System of linear equations: When are we guaranteed a unique solution?

[kent davidge]

I was reading about systems of linear equations. Even if we have the same number of unknowns and equations, we may still have infinitely many or no solutions. But if in addition to that the determinant of the matrix of coefficients does not vanish, then does it necessarily imply that we have a unique solution?

Surprisingly or not, I haven't found an answer to the above question.

 

[fresh_42]

Yes, since we then can divide: $\mathbf{A}\mathbf{x}=\mathbf{b} \Longrightarrow \mathbf{x}=\mathbf{A^{-1}}\mathbf{b}.$

https://en.wikipedia.org/wiki/System_of_linear_equations#Matrix_solution
https://en.wikipedia.org/wiki/Invertible_matrix#In_relation_to_its_adjugate

 

[Leo Liu]

https://ocw.mit.edu/courses/mathematics/18-02sc-multivariable-calculus-fall-2010/1.-vectors-and-matrices/part-b-matrices-and-systems-of-equations/session-14-solutions-to-square-systems/MIT18_02SC_MNotes_m3.pdf

 

[nuuskur]

For the system $Ax = b$ with $A\in\mathrm{Mat}_{m, n}(K)$, there are $n-\mathrm{rank}(A)$ free variables. If $K=\mathbb R$ (or any other infinite field), then having at least one variable free means there are infinitely many solutions. Also, a solution can be unique only if the matrix $A$ is a square matrix (i.e only if number of variables = number of equations).

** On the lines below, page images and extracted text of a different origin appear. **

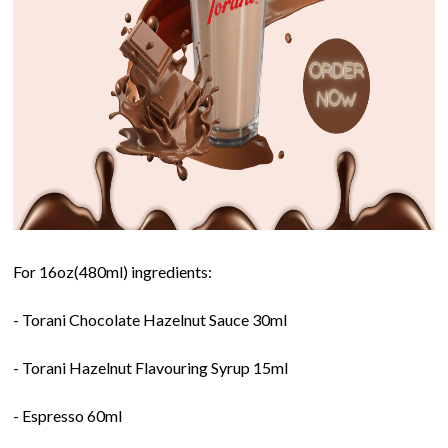
For 16oz(480ml) ingredients:
- Torani Chocolate Hazelnut Sauce 30ml
- Torani Hazelnut Flavouring Syrup 15ml
- Espresso 60ml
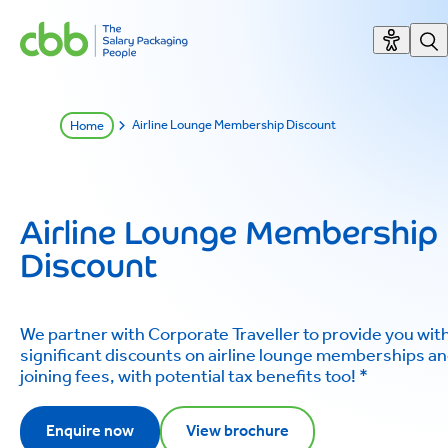
Airline Lounge Membership Discount
Home
Airline Lounge Membership
Discount
We partner with Corporate Traveller to provide you wit
significant discounts on airline lounge memberships a
joining fees, with potential tax benefits too! *
Enquire now
View brochure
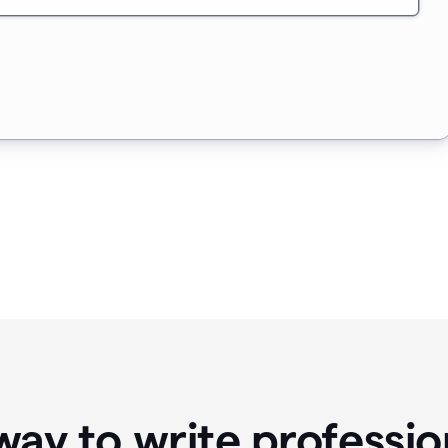
way to write professio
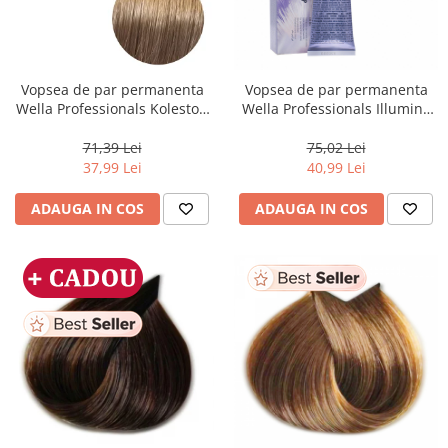
Vopsea de par permanenta
Vopsea de par permanenta
Wella Professionals Koleston
Wella Professionals Illumina
Perfect Me+ 8/00 , Blond
Color 10/81, 60 ml
Deschis Natural Intens, 60 ml
71,39 Lei
75,02 Lei
37,99 Lei
40,99 Lei
ADAUGA IN COS
ADAUGA IN COS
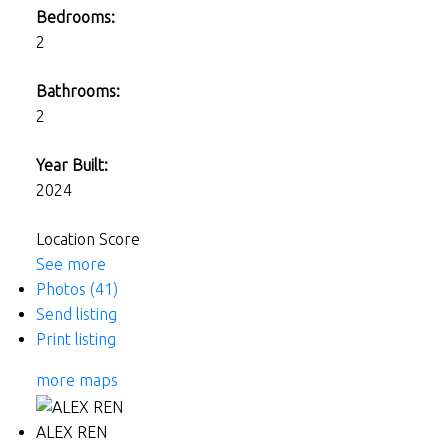
Bedrooms:
2
Bathrooms:
2
Year Built:
2024
Location Score
See more
Photos (41)
Send listing
Print listing
more maps
ALEX REN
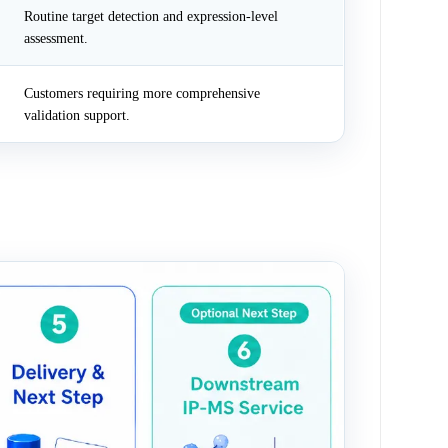
Routine target detection and expression-level
assessment.
Customers requiring more comprehensive
validation support.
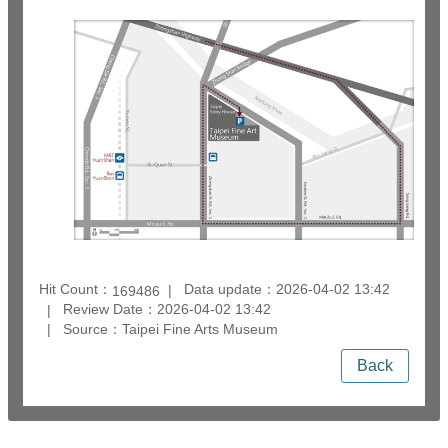
Hit Count：
Data update：2026-04-02 13:42
169486
Review Date：2026-04-02 13:42
Source：Taipei Fine Arts Museum
Back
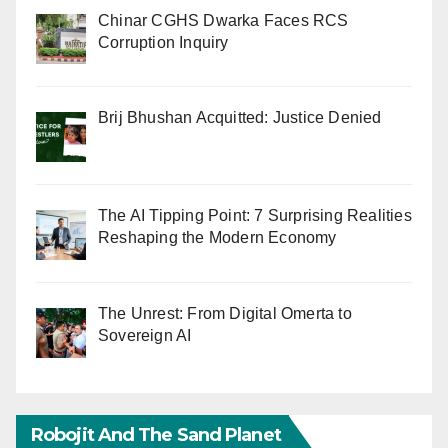
Chinar CGHS Dwarka Faces RCS
Corruption Inquiry
Brij Bhushan Acquitted: Justice Denied
The AI Tipping Point: 7 Surprising Realities
Reshaping the Modern Economy
The Unrest: From Digital Omerta to
Sovereign AI
Robojit And The Sand Planet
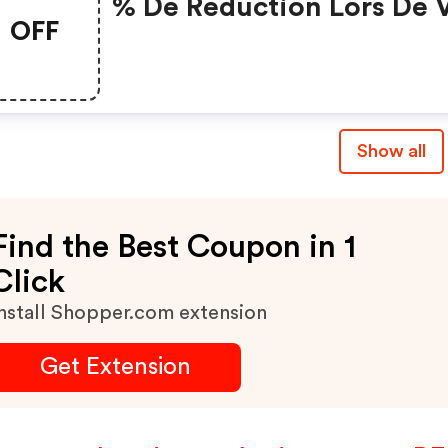
% De Réduction Lors De 
OFF
Achats Sur 123pneus.be
Show all
Find the Best Coupon in 1
Click
nstall Shopper.com extension
Get Extension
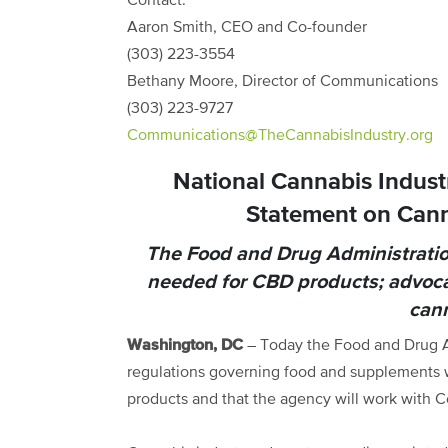
Contact:
Aaron Smith, CEO and Co-founder
(303) 223-3554
Bethany Moore, Director of Communications
(303) 223-9727
Communications@TheCannabisIndustry.org
National Cannabis Indust
Statement on Cann
The Food and Drug Administratio
needed for CBD products; advocat
cann
Washington, DC
– Today the Food and Drug A
regulations governing food and supplements w
products and that the agency will work with 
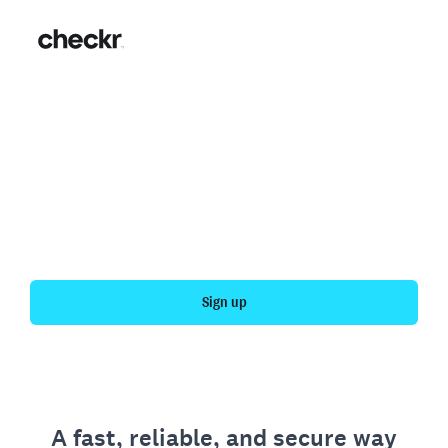
Fast, simple employment
verification
Get your personal employment history officially
verified with Checkr.
Sign up
A fast, reliable, and secure way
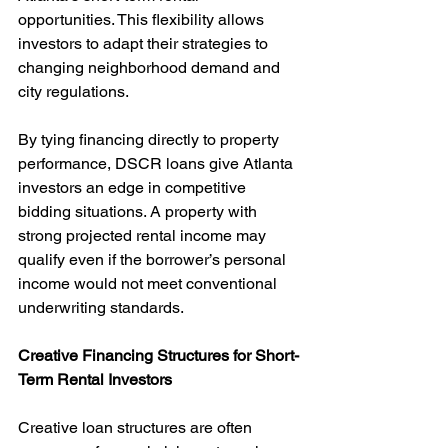
opportunities. This flexibility allows 
investors to adapt their strategies to 
changing neighborhood demand and 
city regulations.
By tying financing directly to property 
performance, DSCR loans give Atlanta 
investors an edge in competitive 
bidding situations. A property with 
strong projected rental income may 
qualify even if the borrower’s personal 
income would not meet conventional 
underwriting standards.
Creative Financing Structures for Short-
Term Rental Investors
Creative loan structures are often 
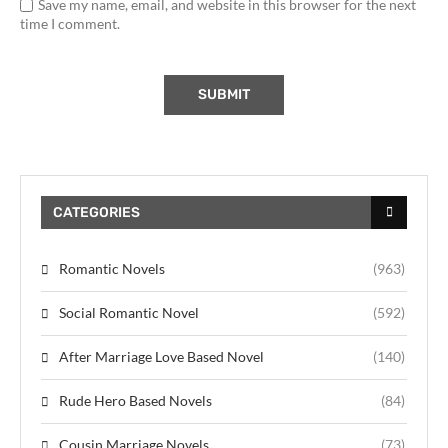
Save my name, email, and website in this browser for the next
time I comment.
CATEGORIES
Romantic Novels
(963)
Social Romantic Novel
(592)
After Marriage Love Based Novel
(140)
Rude Hero Based Novels
(84)
Cousin Marriage Novels
(73)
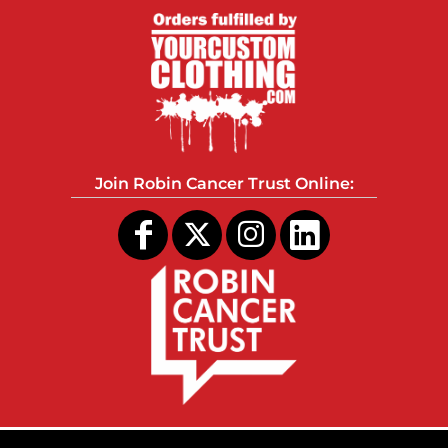
Join Robin Cancer Trust Online:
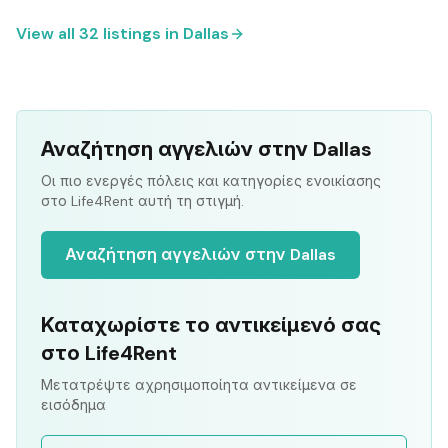
View all
32
listings in
Dallas
Αναζήτηση αγγελιών στην Dallas
Οι πιο ενεργές πόλεις και κατηγορίες ενοικίασης
στο Life4Rent αυτή τη στιγμή.
Αναζήτηση αγγελιών στην Dallas
Καταχωρίστε το αντικείμενό σας
στο Life4Rent
Μετατρέψτε αχρησιμοποίητα αντικείμενα σε
εισόδημα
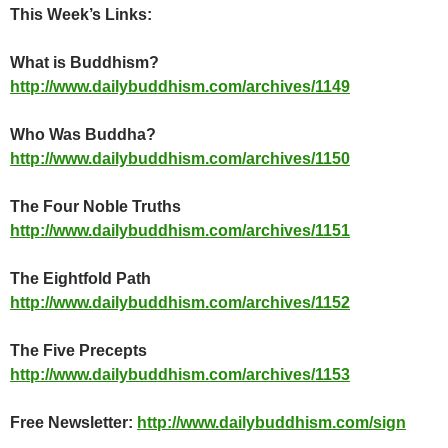
This Week’s Links:
What is Buddhism?
http://www.dailybuddhism.com/archives/1149
Who Was Buddha?
http://www.dailybuddhism.com/archives/1150
The Four Noble Truths
http://www.dailybuddhism.com/archives/1151
The Eightfold Path
http://www.dailybuddhism.com/archives/1152
The Five Precepts
http://www.dailybuddhism.com/archives/1153
Free Newsletter:
http://www.dailybuddhism.com/sign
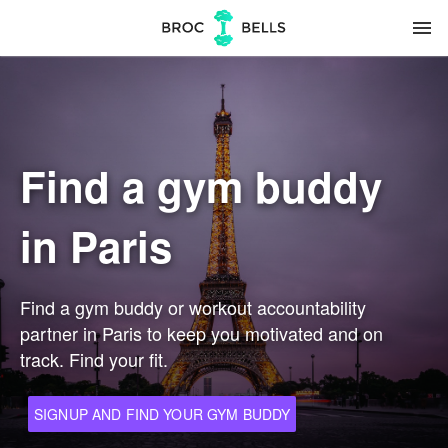
menu
Find a gym buddy
in Paris
Find a gym buddy or workout accountability
partner in Paris to keep you motivated and on
track. Find your fit.
SIGNUP AND FIND YOUR GYM BUDDY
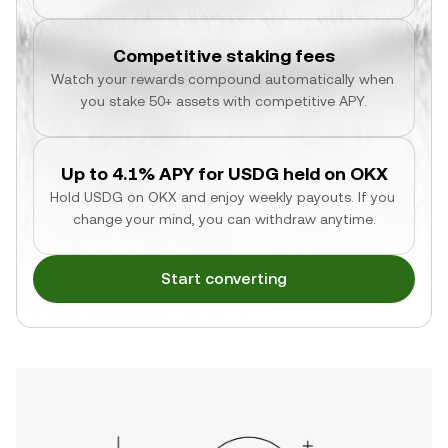
Competitive staking fees
Watch your rewards compound automatically when 
you stake 50+ assets with competitive APY.
Up to 4.1% APY for USDG held on OKX
Hold USDG on OKX and enjoy weekly payouts. If you 
change your mind, you can withdraw anytime.
Start converting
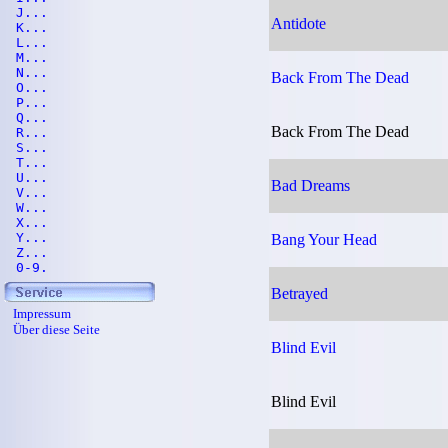
J...
Antidote
K...
L...
M...
N...
Back From The Dead
O...
P...
Q...
Back From The Dead
R...
S...
T...
U...
Bad Dreams
V...
W...
X...
Y...
Bang Your Head
Z...
0-9.
Betrayed
Impressum
Über diese Seite
Blind Evil
Blind Evil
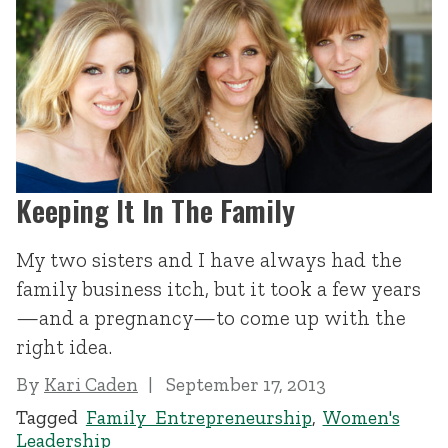
Keeping It In The Family
My two sisters and I have always had the
family business itch, but it took a few years
—and a pregnancy—to come up with the
right idea.
By
Kari Caden
September 17, 2013
Tagged
Family Entrepreneurship
,
Women's
Leadership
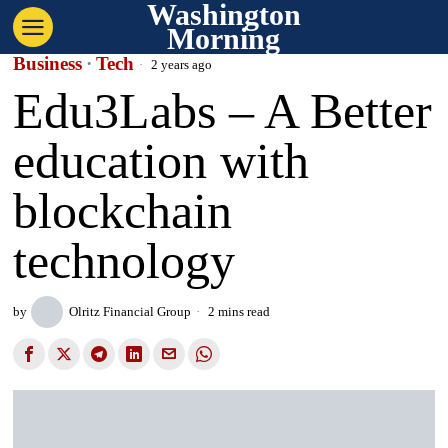
Washington
Morning
Business
·
Tech
2 years ago
Edu3Labs – A Better
education with
blockchain
technology
by
Olritz Financial Group
2 mins read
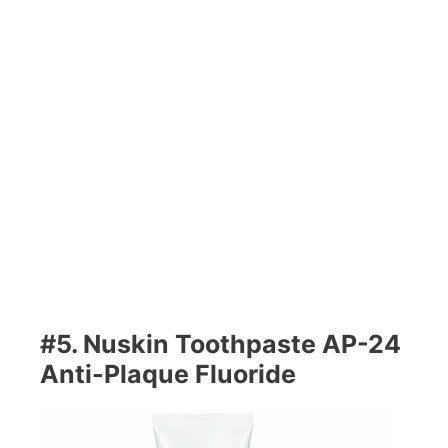
#5. Nuskin Toothpaste AP-24
Anti-Plaque Fluoride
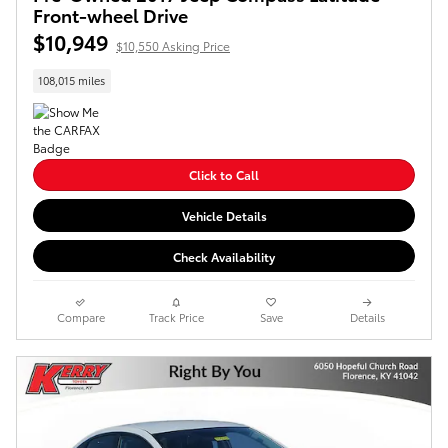
Front-wheel Drive
$10,949
$10,550 Asking Price
108,015 miles
Click to Call
Vehicle Details
Check Availability
Compare
Track Price
Save
Details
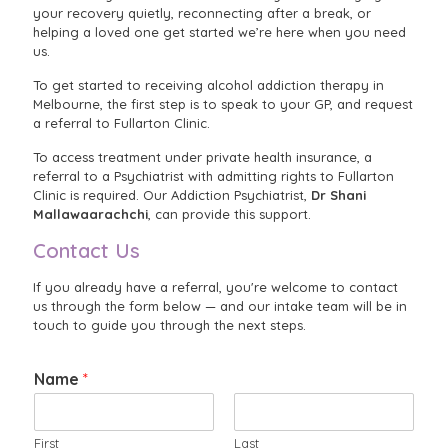
your recovery quietly, reconnecting after a break, or
helping a loved one get started we’re here when you need
us.
To get started to receiving alcohol addiction therapy in
Melbourne, the first step is to speak to your GP, and request
a referral to Fullarton Clinic.
To access treatment under private health insurance, a
referral to a Psychiatrist with admitting rights to Fullarton
Clinic is required. Our Addiction Psychiatrist,
Dr Shani
Mallawaarachchi
, can provide this support.
Contact Us
If you already have a referral, you're welcome to contact
us through the form below — and our intake team will be in
touch to guide you through the next steps.
Name
*
First
Last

Of course, if the underlying field is finite, there can't be infinitely many solutions. That's something a lot of my students get wrong. They remember from school that if number of eqs is smaller than number of variables, then there are automatically infinitely many solutions. Not necessarily.

 

[mathwonk]

This is a nice answer, but I think you are thinking of the case b = the zero vector. I.e. probably you need to assume also the system is consistent. As you stated it, it seems, even with an infinite field and some free variables, if b ≠ zero, you only get either infinitely many, or no solutions. E.g. you could have the system x+y = 0, and x+y = 1, where the rank of the 2x2 matrix A is one, hence there is one free variable, but there is no solution at all, since the vector (0,1) does not lie in the image {(t,t): all t in K}, of the linear transformation.

 

[nuuskur]

Good point. The system $Ax=b$ has a solution if and only if $\mathrm{rank}(A) = \mathrm{rank}(A|b)$ by Kronecker-Capelli.